**Your goal**
Your job is to set down the stretch of entries that opens with the line containing "623 238 17.94" and closes with the line containing "455 398 9.80". Keep both end lines, copy each exactly, and add nothing.

Collected data

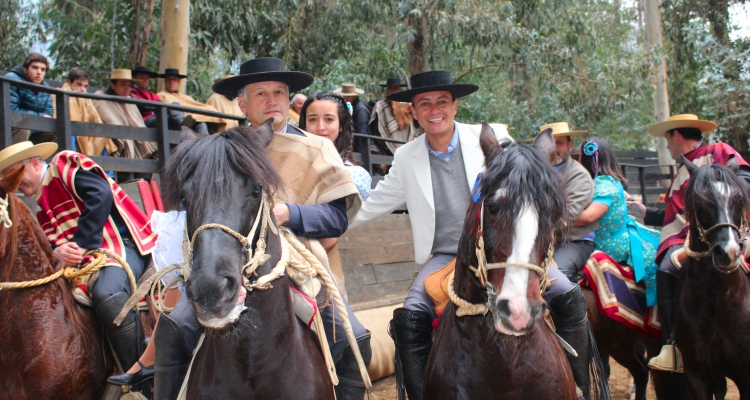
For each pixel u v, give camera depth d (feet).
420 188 12.41
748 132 61.05
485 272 8.81
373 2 47.06
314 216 10.24
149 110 27.76
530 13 50.39
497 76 55.26
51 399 11.38
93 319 12.66
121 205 13.62
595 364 11.96
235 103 31.48
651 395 21.36
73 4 42.86
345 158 16.84
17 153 12.19
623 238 17.94
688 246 14.98
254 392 8.57
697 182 14.56
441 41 48.39
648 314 17.70
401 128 32.35
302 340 9.42
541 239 8.32
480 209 9.05
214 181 7.52
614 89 53.31
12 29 51.98
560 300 11.23
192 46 44.86
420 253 12.50
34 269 11.53
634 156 58.95
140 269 13.53
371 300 23.62
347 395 10.50
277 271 8.41
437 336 10.69
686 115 18.01
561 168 16.14
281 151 10.88
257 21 47.96
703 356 14.92
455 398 9.80
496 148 9.77
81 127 18.61
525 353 9.48
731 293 14.34
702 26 59.67
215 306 7.07
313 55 51.55
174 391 9.46
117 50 42.16
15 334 11.18
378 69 47.98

**Solved problem**
623 238 17.94
688 246 14.98
254 392 8.57
697 182 14.56
441 41 48.39
648 314 17.70
401 128 32.35
302 340 9.42
541 239 8.32
480 209 9.05
214 181 7.52
614 89 53.31
12 29 51.98
560 300 11.23
192 46 44.86
420 253 12.50
34 269 11.53
634 156 58.95
140 269 13.53
371 300 23.62
347 395 10.50
277 271 8.41
437 336 10.69
686 115 18.01
561 168 16.14
281 151 10.88
257 21 47.96
703 356 14.92
455 398 9.80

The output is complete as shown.